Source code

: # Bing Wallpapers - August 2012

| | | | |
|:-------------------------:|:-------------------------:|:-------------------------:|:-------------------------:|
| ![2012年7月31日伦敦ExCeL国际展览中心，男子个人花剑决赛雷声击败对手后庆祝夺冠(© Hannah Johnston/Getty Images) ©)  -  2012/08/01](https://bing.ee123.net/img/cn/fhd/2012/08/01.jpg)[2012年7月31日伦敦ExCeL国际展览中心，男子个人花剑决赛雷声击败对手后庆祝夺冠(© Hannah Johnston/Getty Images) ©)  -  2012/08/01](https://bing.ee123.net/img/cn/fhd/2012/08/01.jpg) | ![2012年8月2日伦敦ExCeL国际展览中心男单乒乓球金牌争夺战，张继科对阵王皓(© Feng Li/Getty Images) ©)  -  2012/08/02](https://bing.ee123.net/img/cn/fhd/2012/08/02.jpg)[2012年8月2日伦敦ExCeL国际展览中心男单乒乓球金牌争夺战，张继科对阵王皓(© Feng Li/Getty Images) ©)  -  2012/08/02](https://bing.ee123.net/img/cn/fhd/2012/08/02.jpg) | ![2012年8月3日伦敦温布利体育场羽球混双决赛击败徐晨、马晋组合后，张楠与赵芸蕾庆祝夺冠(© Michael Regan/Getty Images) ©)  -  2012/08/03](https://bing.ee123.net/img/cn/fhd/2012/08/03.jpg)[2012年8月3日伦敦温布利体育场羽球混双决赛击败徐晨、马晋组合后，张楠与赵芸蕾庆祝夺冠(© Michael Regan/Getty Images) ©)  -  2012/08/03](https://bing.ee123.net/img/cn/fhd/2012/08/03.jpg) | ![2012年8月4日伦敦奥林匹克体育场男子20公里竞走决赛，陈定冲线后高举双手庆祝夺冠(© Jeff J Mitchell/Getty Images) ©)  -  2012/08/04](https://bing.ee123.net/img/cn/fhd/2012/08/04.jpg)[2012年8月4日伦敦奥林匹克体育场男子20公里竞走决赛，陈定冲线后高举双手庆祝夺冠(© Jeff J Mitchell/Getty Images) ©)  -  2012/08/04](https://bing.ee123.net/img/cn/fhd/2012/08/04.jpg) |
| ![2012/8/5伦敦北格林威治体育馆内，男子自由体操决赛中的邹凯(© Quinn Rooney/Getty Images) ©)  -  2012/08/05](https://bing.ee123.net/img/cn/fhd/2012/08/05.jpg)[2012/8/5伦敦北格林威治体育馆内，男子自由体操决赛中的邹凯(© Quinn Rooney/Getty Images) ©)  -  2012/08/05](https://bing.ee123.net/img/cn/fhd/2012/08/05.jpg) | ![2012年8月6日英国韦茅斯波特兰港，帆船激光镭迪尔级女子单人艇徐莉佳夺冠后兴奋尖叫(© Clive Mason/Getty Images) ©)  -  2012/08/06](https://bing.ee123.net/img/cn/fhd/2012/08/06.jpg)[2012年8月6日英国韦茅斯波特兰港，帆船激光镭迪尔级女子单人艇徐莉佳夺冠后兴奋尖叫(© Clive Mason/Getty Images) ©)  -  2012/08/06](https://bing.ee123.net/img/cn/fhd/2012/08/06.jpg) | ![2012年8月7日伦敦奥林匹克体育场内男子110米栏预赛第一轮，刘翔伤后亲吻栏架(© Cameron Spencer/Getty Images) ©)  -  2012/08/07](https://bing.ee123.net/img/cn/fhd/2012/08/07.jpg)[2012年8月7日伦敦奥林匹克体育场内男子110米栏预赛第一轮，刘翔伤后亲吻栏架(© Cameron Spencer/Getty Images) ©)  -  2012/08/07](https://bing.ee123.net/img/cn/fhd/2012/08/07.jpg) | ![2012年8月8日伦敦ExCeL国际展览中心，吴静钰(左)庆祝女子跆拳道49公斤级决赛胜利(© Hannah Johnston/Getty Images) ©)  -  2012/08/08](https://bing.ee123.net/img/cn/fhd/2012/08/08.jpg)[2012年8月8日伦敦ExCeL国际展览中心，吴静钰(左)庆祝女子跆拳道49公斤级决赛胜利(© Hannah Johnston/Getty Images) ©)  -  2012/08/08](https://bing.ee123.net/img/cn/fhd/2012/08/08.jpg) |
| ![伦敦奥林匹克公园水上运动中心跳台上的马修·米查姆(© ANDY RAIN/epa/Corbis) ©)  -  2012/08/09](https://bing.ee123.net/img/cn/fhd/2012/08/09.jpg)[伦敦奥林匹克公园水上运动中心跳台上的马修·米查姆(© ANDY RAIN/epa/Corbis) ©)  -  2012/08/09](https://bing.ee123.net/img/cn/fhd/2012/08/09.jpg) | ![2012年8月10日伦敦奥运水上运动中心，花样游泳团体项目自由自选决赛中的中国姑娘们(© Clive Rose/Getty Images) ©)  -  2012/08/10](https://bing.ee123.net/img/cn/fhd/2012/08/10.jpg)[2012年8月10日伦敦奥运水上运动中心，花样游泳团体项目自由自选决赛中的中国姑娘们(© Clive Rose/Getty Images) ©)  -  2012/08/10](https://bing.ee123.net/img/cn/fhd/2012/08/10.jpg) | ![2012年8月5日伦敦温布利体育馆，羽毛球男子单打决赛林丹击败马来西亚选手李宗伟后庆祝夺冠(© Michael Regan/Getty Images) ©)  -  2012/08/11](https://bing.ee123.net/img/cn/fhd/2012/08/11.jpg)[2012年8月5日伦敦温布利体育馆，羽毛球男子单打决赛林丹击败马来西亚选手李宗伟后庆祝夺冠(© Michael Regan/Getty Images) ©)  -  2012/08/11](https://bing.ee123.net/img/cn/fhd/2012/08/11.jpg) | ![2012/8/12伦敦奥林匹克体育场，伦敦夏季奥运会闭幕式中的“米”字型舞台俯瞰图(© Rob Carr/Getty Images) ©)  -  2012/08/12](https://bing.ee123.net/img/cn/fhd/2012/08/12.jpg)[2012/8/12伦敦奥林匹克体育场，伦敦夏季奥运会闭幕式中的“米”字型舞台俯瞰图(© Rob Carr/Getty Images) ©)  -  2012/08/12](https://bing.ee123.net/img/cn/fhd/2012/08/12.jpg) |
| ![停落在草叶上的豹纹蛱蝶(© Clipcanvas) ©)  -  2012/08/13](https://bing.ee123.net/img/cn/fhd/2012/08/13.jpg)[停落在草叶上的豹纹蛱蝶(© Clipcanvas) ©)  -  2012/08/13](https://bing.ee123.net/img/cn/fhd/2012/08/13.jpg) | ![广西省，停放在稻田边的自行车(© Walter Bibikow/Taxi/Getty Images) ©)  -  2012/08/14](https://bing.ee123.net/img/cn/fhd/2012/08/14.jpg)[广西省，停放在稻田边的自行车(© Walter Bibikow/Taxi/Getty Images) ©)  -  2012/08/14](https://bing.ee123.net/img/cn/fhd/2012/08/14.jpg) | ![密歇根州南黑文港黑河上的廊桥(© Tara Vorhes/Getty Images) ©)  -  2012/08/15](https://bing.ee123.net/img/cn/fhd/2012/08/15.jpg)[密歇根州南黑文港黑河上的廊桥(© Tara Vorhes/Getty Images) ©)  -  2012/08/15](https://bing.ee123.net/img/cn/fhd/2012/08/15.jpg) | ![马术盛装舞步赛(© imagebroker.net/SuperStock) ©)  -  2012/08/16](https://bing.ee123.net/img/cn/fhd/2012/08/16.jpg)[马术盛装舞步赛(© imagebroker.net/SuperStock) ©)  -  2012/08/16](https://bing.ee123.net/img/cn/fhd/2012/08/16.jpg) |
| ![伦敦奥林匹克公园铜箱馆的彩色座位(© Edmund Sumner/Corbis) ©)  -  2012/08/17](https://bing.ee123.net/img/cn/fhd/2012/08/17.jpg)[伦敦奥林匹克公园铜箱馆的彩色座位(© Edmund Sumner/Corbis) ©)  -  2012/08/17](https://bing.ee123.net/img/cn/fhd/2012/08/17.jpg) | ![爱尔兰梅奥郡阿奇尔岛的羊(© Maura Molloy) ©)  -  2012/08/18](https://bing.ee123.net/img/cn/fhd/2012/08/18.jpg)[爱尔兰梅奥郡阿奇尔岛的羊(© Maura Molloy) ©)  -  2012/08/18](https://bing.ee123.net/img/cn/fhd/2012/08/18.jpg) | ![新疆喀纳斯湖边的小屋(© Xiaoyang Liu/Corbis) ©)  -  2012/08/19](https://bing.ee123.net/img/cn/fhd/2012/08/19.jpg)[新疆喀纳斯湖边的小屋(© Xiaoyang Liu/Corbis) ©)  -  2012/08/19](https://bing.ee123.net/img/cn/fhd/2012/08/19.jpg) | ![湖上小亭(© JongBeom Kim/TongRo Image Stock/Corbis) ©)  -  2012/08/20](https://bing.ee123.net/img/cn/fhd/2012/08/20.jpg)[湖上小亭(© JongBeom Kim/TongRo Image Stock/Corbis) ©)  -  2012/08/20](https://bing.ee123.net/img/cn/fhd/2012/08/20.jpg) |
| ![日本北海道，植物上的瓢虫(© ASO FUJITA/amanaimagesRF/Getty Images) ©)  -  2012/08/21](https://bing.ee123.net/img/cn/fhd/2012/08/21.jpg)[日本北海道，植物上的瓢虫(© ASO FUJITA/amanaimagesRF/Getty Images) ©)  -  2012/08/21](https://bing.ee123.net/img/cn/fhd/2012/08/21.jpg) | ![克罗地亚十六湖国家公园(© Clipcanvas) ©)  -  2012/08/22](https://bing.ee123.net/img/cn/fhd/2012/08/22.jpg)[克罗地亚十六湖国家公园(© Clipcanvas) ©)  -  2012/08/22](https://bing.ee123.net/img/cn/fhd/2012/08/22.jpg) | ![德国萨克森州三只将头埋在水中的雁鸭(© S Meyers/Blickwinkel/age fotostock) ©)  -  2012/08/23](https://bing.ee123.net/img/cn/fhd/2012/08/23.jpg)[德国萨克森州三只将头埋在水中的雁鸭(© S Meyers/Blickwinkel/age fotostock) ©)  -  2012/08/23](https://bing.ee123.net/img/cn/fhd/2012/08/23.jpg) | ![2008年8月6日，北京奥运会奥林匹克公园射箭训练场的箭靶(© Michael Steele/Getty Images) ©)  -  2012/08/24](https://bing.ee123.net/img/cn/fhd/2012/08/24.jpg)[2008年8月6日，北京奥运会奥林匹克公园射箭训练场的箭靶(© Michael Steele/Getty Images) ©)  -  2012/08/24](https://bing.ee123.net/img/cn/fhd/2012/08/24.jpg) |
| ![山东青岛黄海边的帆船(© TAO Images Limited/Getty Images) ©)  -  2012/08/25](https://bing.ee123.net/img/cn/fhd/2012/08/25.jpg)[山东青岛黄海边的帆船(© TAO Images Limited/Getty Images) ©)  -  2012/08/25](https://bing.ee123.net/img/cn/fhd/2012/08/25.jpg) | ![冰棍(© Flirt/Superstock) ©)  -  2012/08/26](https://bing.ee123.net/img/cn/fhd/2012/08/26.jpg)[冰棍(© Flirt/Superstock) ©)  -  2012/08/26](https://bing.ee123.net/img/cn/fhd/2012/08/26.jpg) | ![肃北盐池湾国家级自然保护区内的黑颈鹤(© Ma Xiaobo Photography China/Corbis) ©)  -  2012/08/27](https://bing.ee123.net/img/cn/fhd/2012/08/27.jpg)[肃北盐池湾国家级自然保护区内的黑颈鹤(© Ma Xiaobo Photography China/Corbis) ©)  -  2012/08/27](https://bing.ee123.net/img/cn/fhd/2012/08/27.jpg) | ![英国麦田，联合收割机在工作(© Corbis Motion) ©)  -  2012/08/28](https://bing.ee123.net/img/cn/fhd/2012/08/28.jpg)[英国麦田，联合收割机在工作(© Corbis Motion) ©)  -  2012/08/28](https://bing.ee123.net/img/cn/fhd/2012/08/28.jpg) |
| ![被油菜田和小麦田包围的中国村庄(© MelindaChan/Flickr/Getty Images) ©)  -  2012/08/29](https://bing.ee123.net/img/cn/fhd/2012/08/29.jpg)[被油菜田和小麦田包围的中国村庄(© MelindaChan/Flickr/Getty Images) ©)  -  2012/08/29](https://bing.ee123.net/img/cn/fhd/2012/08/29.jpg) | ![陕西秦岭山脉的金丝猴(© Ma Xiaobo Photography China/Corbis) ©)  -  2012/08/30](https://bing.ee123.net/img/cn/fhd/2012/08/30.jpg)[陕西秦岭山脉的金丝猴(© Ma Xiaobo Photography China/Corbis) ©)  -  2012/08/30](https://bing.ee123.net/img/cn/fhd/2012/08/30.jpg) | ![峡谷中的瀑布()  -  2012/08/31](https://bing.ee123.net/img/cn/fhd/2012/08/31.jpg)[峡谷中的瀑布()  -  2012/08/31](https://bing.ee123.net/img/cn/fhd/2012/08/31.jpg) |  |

====

Work instruction: Find how many lines of the preceding data contain "Xiaobo", and answer with that number only.

Finished task: 2